Begitu diangkat jadi Ketua Umum MUI, KH Hasan Basri langsung ditugaskan oleh Menteri Agama Munawir Sjadzali untuk menjadi Amirul Hajj Indonesia (pemimpin haji Indonesia) 1985. Sepulang dari berhaji, KH Hasan Basri berbicara kepada para wartawan bahwa umat Islam Indonesia, khususnya mereka yang melaksanakan ibadah haji, ternyata banyak yang belum mengerti tatacara ibadah, termasuk soal tata cara ber-wudhu, sehinga perlu disediakan pembimbing ibadah haji. Saran KH Hasan Basri itu dilaksanakan oleh Menteri Agama. Maka mulai 1986 diadakan tim pembimbing ibadah haji (TPIH). Dalam pelaksanaannya, yang berangkat kebanyakan pejabat Departemen Agama dan mereka membawa isteri. Maka tahun 1987 Menteri Agama menginstruksikan TPIH tidak boleh membawa isteri. Selanjutnya dari ormas-ormas Islam diberi kesempatan menjadi anggota TPIH. Terhadap kebijakan ini, ada yang memaknai sebagai kampanye terselubung untuk mendukung Golkar. Ketika itu lahirlah istilah “Haji Abdidin” (Haji atas biaya dinas).

Di masa KH Hasan Basri, banyak masalah yang harus dihadapi MUI. Antara lain merajalelanya Porkas yang kemudian dinamai SDSB (Sumbangan Dana Sukarela Berhadiah), alias judi kupon dengan membeli nomor kupon secara nasional. Gara-gara terpengaruh SDSB yang menjanjikan hadiah besar ini, rakyat awam yang kurang iman dan ingin cepat kaya pun banyak yang menjual sawah, kebun, rumah, dan sebagainya untuk membeli kupon SDSB. Ketika itu, orang-orang gila pun naik pangkat, dijadikan ‘narasumber’ untuk ditanyakan tentang nomor yang akan keluar tiap seminggu sekali. Bahkan para Kiai pun ada yang ditanya tentang nomor.

--------

*BAGIAN LATIHAN*.
1. Kutip bagian kutipan tentang KH Hasan Basri tanpa perubahan apa pun, dimulai dengan "Di masa KH Hasan" dan berlanjut hingga "ditanya tentang nomor.".
2. Teruskan kutipan tentang KH Hasan Basri setelah kalimat terakhir yang tertera.
Item di bawah ini adalah bahan tersendiri yang terpisah dari kutipan tentang KH Hasan Basri.

*DAFTAR ENTRI*.
--------

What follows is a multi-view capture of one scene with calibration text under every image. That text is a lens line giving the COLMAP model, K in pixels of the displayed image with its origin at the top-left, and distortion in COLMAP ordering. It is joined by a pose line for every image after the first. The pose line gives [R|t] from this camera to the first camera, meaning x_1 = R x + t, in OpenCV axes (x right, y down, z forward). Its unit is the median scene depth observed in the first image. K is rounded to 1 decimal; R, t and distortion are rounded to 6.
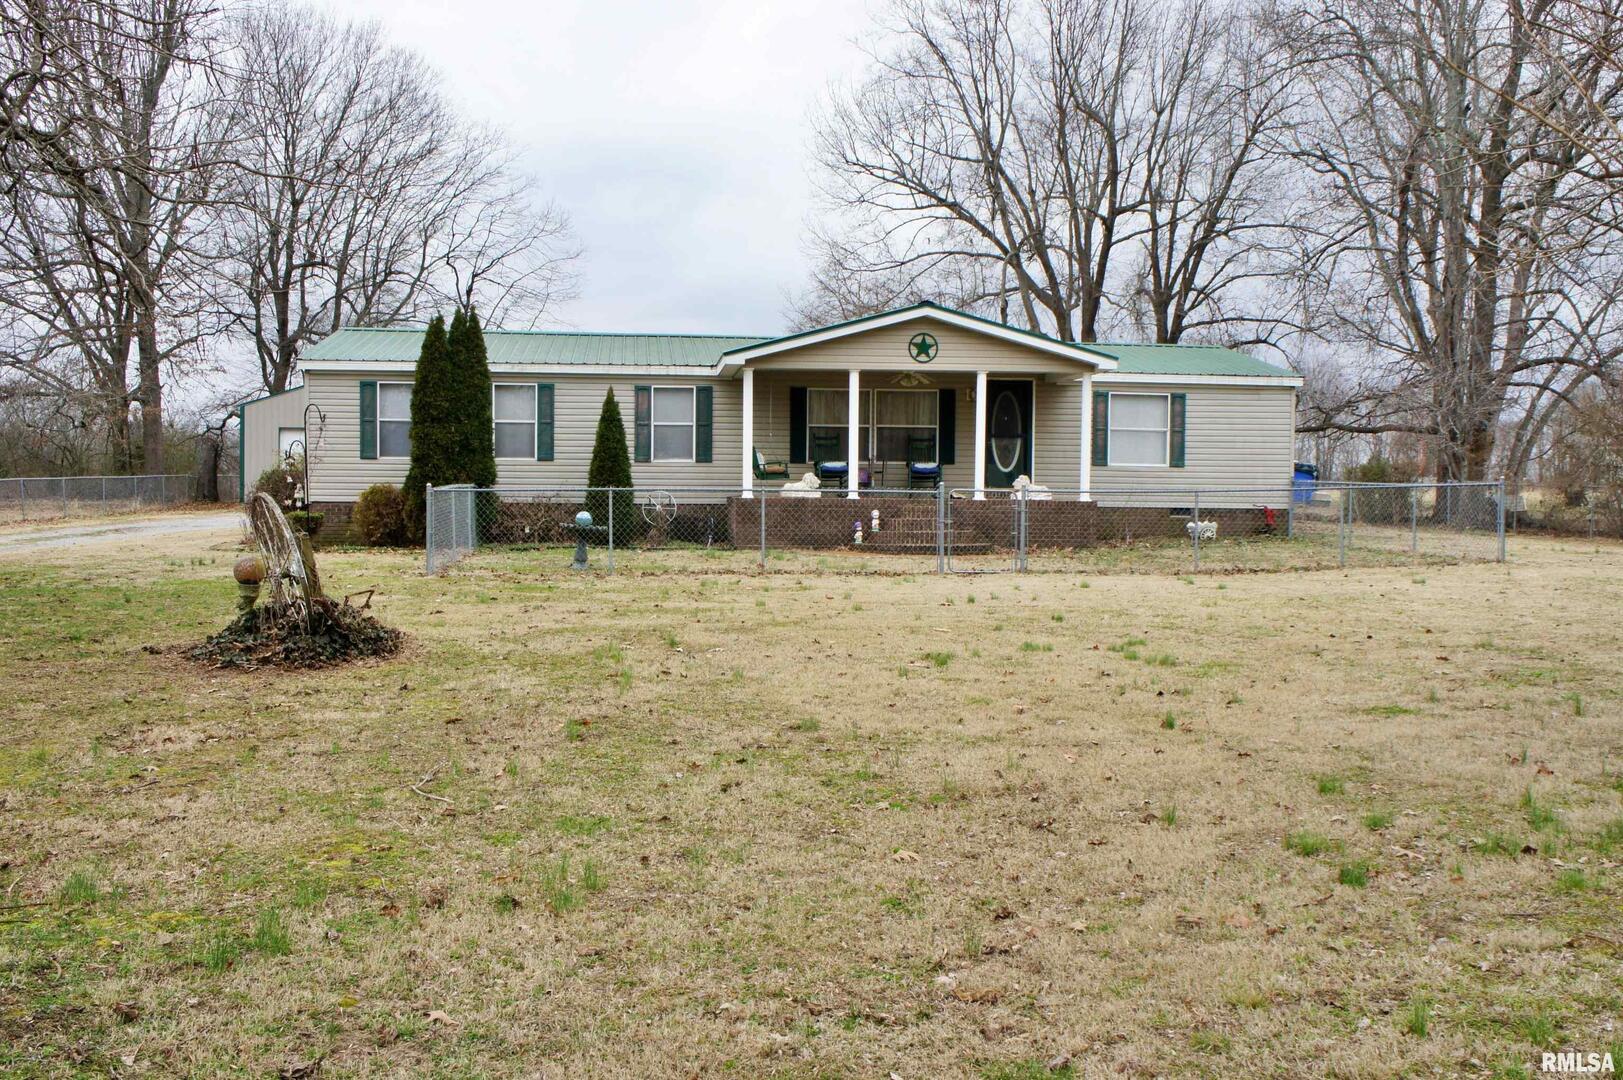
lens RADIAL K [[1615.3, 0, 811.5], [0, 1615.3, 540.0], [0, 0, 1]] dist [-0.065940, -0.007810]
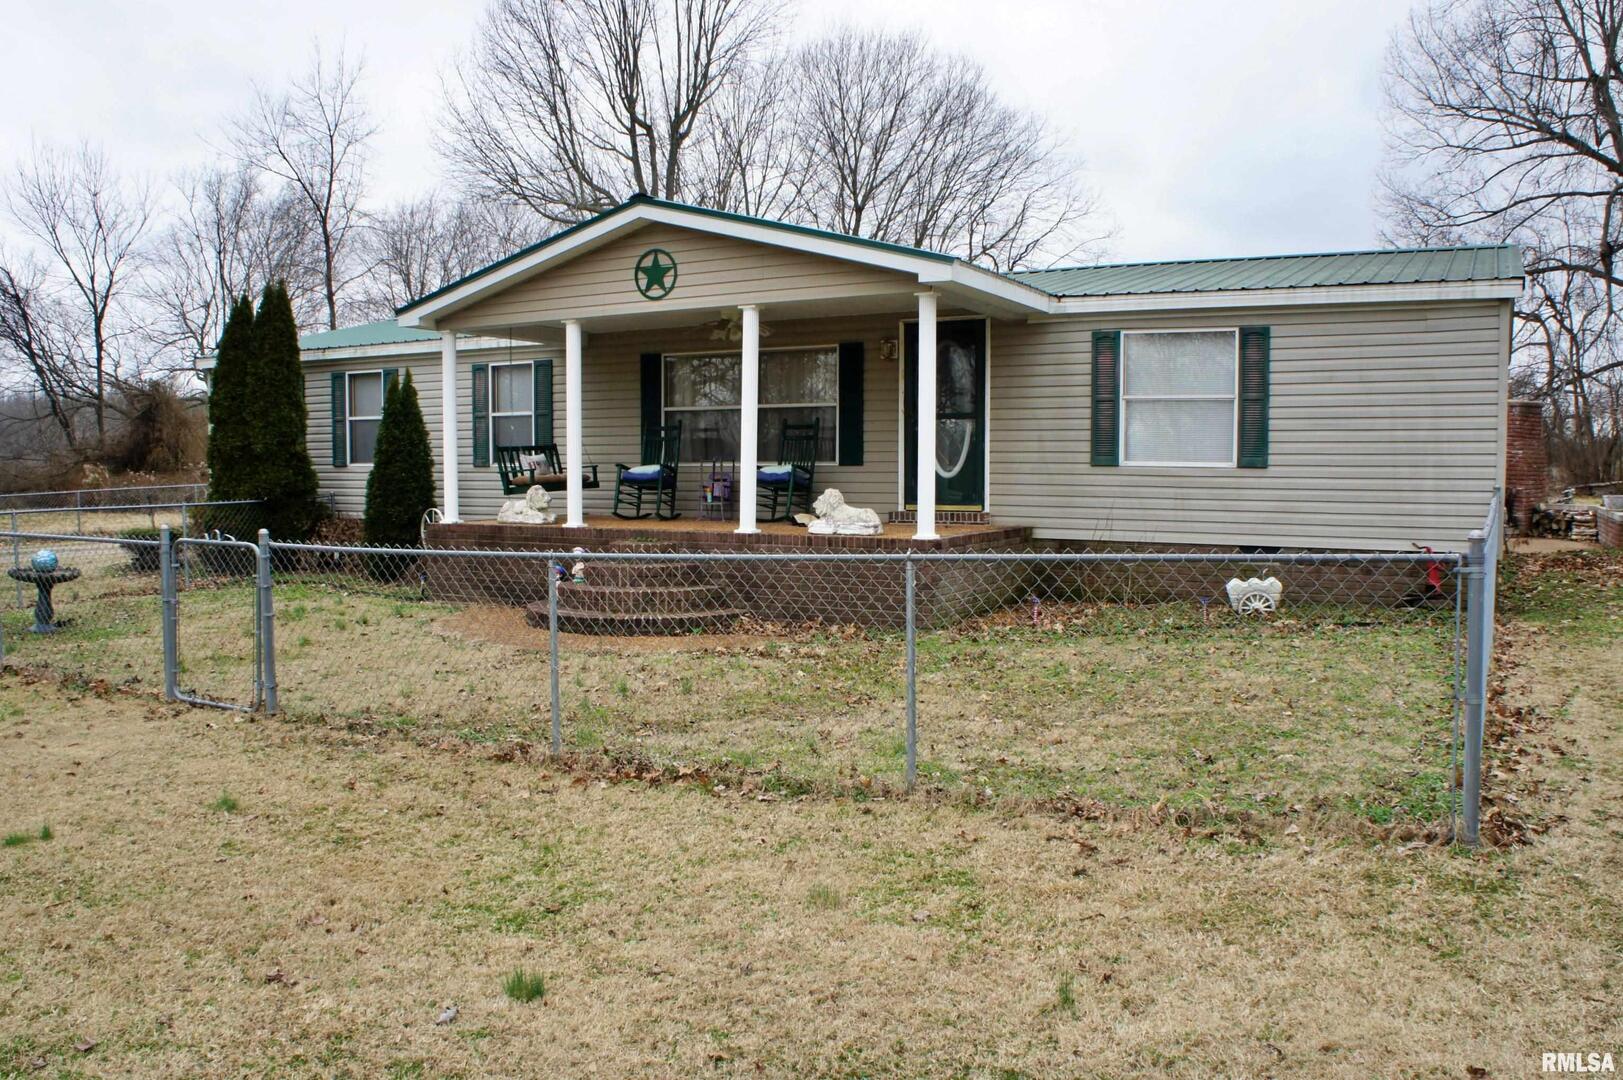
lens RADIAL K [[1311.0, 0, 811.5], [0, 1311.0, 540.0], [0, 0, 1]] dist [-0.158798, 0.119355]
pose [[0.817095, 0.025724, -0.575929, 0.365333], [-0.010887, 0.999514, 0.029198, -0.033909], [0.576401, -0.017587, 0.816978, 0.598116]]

--------

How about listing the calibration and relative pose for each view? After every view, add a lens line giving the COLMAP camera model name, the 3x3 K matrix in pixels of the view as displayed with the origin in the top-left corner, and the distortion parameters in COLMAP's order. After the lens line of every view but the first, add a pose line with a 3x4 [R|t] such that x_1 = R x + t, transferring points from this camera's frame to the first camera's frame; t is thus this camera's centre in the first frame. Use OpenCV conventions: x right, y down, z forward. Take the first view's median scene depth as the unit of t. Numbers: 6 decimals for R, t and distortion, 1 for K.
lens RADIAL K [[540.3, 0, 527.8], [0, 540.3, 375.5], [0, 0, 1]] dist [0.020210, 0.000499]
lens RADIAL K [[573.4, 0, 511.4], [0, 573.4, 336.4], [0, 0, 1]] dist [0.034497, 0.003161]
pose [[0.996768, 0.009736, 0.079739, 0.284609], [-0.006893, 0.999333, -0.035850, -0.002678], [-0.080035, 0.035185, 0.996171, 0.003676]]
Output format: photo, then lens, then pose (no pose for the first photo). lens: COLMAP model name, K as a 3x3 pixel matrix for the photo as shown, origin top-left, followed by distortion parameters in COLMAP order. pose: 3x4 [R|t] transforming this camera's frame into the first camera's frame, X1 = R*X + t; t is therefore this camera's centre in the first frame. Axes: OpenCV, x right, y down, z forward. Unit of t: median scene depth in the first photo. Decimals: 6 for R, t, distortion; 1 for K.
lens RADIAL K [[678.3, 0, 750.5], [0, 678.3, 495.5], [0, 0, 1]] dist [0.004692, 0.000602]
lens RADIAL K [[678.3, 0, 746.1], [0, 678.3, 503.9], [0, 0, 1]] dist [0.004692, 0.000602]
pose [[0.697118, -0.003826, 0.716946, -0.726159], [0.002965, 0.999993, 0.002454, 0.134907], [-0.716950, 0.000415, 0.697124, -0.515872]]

--------

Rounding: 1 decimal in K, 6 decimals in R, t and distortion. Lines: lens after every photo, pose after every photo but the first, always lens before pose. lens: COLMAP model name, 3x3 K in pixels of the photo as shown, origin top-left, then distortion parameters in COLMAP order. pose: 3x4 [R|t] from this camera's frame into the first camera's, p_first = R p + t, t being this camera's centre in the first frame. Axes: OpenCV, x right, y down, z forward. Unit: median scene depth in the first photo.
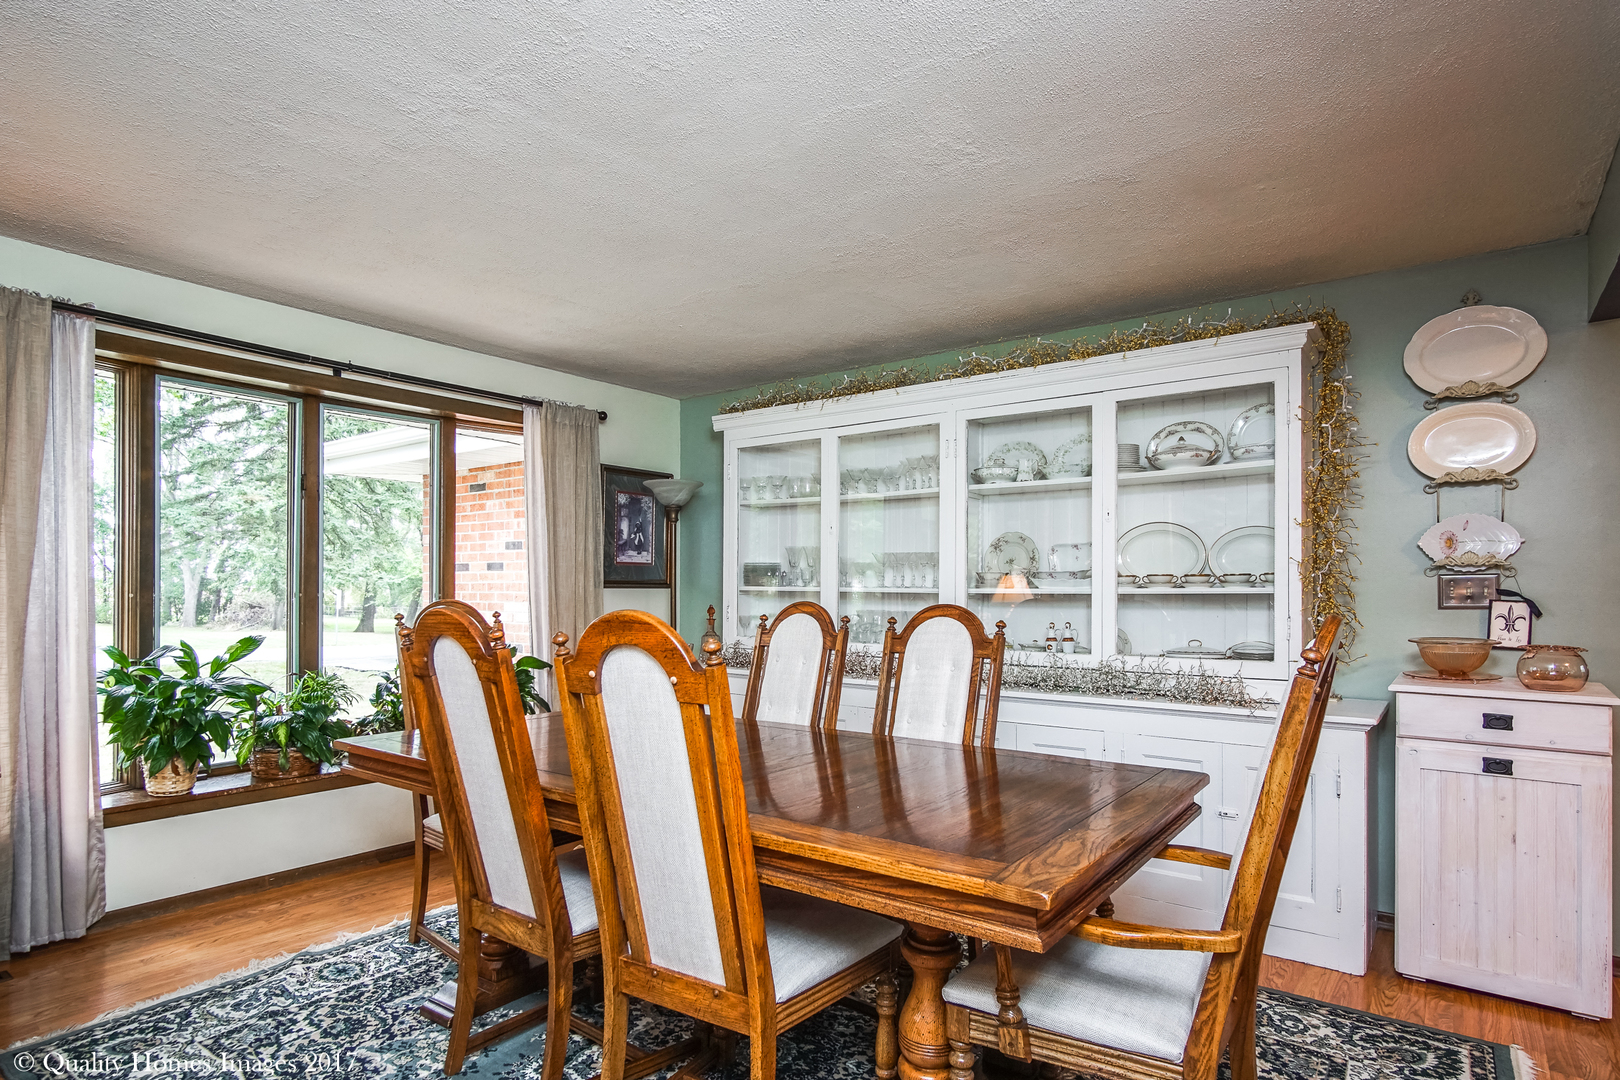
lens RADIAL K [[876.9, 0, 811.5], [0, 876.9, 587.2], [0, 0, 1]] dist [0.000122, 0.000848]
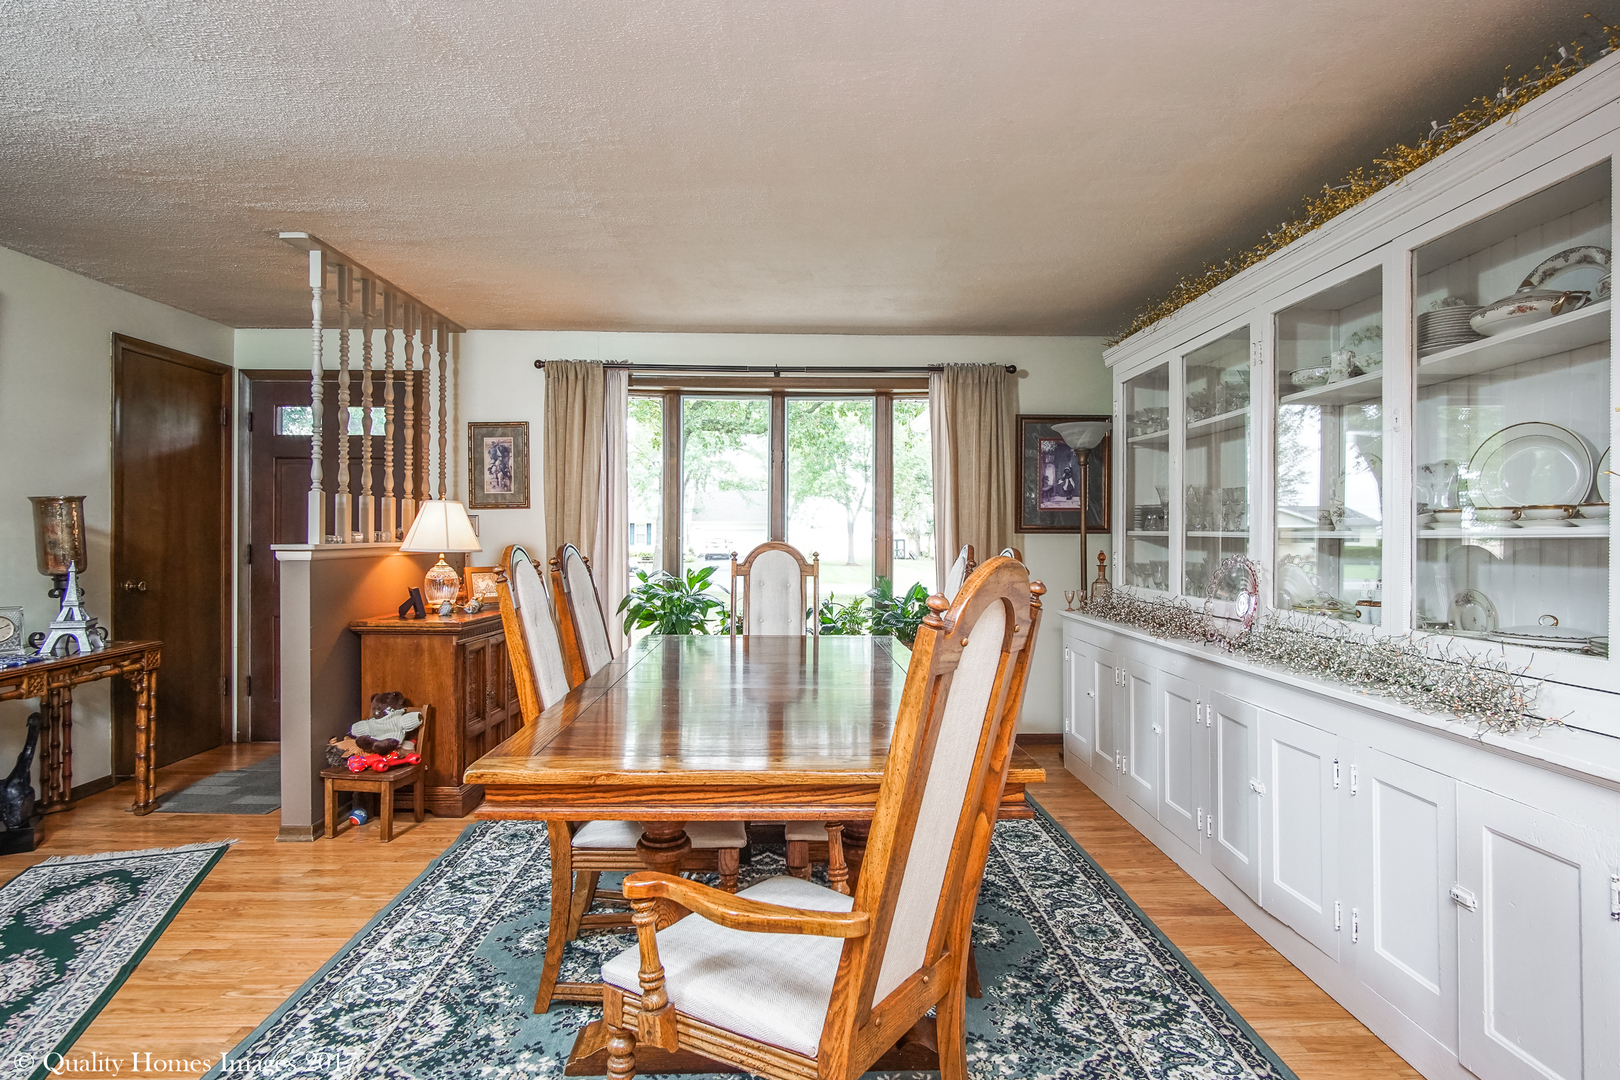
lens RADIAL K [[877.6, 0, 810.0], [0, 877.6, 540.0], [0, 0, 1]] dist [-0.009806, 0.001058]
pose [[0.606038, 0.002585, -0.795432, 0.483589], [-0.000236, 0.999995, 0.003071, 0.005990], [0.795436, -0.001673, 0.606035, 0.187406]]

--------

*JAWABAN LATIHAN*.
1.
Di masa KH Hasan Basri, banyak masalah yang harus dihadapi MUI. Antara lain merajalelanya Porkas yang kemudian dinamai SDSB (Sumbangan Dana Sukarela Berhadiah), alias judi kupon dengan membeli nomor kupon secara nasional. Gara-gara terpengaruh SDSB yang menjanjikan hadiah besar ini, rakyat awam yang kurang iman dan ingin cepat kaya pun banyak yang menjual sawah, kebun, rumah, dan sebagainya untuk membeli kupon SDSB. Ketika itu, orang-orang gila pun naik pangkat, dijadikan ‘narasumber’ untuk ditanyakan tentang nomor yang akan keluar tiap seminggu sekali. Bahkan para Kiai pun ada yang ditanya tentang nomor.

2.
KH Hasan Basri dalam satu rapat di Forum Ukhuwah Islamiyah MUI, pernah menginformasikan, bahwa beliau dan jajaran pengurus MUI pernah menghadap ke Presiden Soeharto, untuk melaporkan bahwa SDSB menurut pengamatan MUI dan laporan MUI daerah-daerah, lebih banyak mudhorotnya dibanding mafaatnya. Tetapi keluhan MUI ini dijawab Soeharto dengan tenangnya: “Kalau begitu Pak Kiai, tolong kami dibantu mengurangi mudhorotnya itu!” Rupanya, presiden Soeharto tidak paham maksud mudhorot yang disampaikan para ulama.

Judi SDSB saat itu sangat sulit dihentikan, karena merupakan kemauan presiden. Sehingga Menteri Sosial kala itu (seorang perempuan) tidak bisa berbuat lain. Ketika sang ibu menteri sosial pulang dari menunaikan ibadah haji ditanya wartawan, bagaimana tentang SDSB, dijawab: “Insya Allah dilanjutkan!” Sebuah jawaban yang menunjukkan kebingungan.

Setelah umat Islam kian sangat resah, MUI kembali menegaskan bahwa SDSB haram hukumnya. Akhirnya SDSB dicabut setelah berjalan sekitar 7 tahun dan telah mengakibatkan aneka kerusakan di masyarakat.

Di samping harus menghadapi masalah judi, MUI juga harus menghadapi Menteri Agama Munawir Sjadzali yang bersikeras mau mengubah hukum waris Islam, agar wanita bagiannya sama dengan laki-laki. MUI tidak diam. Karena di Al-Qur’an Surat An-Nisaa’ ayat 11 menegaskan, bagi anak laki-laki (bagian warisannya) seperti dua bagian anak perempuan; maka Ketua Komisi Fatwa MUI Prof KH Ibrahim Hosen menentang pendapat Pak Munawir Sjadzali. Penentangannya itu dilakukan dengan berkirim surat ke Presiden Soeharto dan juga ke pers. Sehingga proyek Kompilasi Hukum Islam (KHI) yang oleh Menag Munawir Sjadzali diupayakan untuk mengikuti pendapatnya, ternyata berhasil digagalkan, karena MUI pun duduk di sana bersama ulama-ulama se-Indonesia.

Masalah KHI ini kembali terulang (di tahun 2004) pada masa Departemen Agama dipimpin oleh Said Agil Al-Munawwar. Sosok Musdah Mulia menjadi figur sentral di dalam mengajukan KHI versi pikiran sesat orang-orang berfaham Liberal. Hal ini menunjukkan bahwa setan-setan pengusung paham liberal dan pluralisme agama ini tidak pernah berhenti mengacaukan aqidah ummat, meski Ahmad Wahib dan Harun Nasution sudah mati, Mukti Ali dan Munawir Sjadzali juga mati, namun penerusnya masih hidup dan terus berusaha merusak aqidah umat.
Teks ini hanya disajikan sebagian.